If the electorate is equally split between A, B, and C=D (i.e., 1/6 for each of the six distinct orderings), then it's 1/3 A, 1/3 B, 1/6 C, 1/6 D.

Random ballot can do that too, but it's not Condorcet or Smith. Maximal lottery would allow each of those respective solutions, but it also allows literally every other possible distribution in each case.

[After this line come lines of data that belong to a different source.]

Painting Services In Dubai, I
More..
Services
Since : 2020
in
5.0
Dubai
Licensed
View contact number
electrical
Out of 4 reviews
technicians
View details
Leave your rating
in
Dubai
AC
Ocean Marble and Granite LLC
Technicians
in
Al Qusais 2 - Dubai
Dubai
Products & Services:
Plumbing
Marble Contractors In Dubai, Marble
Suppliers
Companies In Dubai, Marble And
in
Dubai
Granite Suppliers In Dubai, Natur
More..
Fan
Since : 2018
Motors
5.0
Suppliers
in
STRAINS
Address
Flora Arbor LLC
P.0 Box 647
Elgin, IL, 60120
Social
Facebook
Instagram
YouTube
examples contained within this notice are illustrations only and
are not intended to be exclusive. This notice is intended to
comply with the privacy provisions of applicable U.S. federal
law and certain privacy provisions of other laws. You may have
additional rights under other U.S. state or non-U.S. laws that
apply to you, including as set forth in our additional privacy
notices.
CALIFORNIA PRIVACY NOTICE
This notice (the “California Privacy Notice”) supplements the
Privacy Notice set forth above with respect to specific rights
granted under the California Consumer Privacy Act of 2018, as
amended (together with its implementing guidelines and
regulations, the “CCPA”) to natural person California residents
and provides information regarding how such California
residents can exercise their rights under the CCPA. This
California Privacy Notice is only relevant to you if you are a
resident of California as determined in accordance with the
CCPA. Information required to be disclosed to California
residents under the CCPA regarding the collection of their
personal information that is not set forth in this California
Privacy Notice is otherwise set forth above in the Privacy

On 11/26/23 17:31, Joshua Boehme wrote:
> 
> Hello everyone. I've lurked in the archives off and on for a while. I finally decided to join since I've been playing around with a method and I'm at a point where outside feedback/criticism could help. Also, someone might have already described this in some paper I don't know about.
> 
> I'm calling it centrifugal margins for now, and it stochastically chooses an ordering based on ordinal ballots. (Since single-outcome methods can be contentious, assume multiple outcomes wouldn't make sense in the particular context or we're satisfying some external constraint.) Centrifugal margins generally requires ballot-level detail, but sometimes the head to head margins suffice.
> 
> The reason for the name is that it tries to maximize winning comparisons' margins and minimize them for losing ones. Majority voting with 2 candidates is the prototype: a candidate with >50% of the votes wins 100% of the time. Although cycles can prevent us from reaching 100%, the method tries to push non-ties away from the tie point. Ties remain perfectly balanced, like a pencil on its tip.
> 
> Let E be the set of non-losing edges over the ballots B. Centrifugal margins looks for new ballots B' that leximax (the margins of E over B') - (the margins of E over B). Note that E is determined solely by the actual ballots. For simple elections this suffices. Otherwise, we do the same for 3-candidate subgraphs after leximaxing the edges, then 4-candidate subgraphs, etc. The final ballots B' give the distribution.
> 
> The actual calculation resembles the nucleolus in game theory (a big inspiration) and has similar pitfalls. It involves iterated linear programming problems and using the duals to lock constraints.
> 
> Centrifugal margins satisfies Smith, and orderings with nonzero weight should have successive Smith sets in order, similar to ranked pairs. I think it's possibly cloneproof for ballot-level clones. Every ordering can have nonzero weight when all candidates tie, so worst-case complexity for n candidates is at least n!
> 
> Notably, centrifugal margins fails the blank ballot criterion. I think that's defensible, though it's probably a discussion for another time.
> 
> I'll leave it there for now to keep this brief, but questions are welcome! No promises that I have answers yet, though.